*** Materials provided

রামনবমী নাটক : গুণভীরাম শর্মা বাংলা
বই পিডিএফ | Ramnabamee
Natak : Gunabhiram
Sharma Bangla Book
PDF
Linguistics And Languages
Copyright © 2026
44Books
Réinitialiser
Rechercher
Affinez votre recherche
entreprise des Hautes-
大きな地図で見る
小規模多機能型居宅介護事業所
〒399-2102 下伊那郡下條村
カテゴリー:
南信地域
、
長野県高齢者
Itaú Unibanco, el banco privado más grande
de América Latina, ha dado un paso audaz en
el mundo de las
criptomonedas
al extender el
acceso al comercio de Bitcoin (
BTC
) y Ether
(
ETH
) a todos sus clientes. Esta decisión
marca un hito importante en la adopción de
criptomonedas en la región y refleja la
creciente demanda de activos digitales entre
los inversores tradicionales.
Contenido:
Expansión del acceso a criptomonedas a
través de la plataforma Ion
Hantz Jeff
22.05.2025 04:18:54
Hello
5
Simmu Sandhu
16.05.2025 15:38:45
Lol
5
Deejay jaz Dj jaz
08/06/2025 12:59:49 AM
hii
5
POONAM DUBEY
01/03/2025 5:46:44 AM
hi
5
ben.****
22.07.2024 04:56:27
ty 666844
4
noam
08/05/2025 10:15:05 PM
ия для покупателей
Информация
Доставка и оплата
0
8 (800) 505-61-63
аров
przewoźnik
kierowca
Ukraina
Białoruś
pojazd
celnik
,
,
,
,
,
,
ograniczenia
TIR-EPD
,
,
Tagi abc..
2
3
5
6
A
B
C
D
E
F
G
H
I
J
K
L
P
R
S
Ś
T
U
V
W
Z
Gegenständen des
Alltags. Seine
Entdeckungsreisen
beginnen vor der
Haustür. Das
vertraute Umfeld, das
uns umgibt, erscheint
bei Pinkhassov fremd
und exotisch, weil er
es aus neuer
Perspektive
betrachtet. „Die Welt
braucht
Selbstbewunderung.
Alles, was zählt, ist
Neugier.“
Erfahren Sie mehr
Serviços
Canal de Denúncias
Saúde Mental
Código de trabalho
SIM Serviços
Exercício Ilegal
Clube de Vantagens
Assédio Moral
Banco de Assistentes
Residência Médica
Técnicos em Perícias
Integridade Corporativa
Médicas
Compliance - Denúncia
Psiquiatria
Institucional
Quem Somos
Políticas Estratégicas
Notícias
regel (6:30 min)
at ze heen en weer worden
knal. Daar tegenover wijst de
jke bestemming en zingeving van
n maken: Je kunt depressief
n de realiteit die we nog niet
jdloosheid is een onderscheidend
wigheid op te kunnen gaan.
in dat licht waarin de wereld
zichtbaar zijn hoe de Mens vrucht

******

## Your objective
Copy out all lines from the records where the word "criptomonedas" appears.

## Result below
criptomonedas
criptomonedas en la región y refleja la
Expansión del acceso a criptomonedas a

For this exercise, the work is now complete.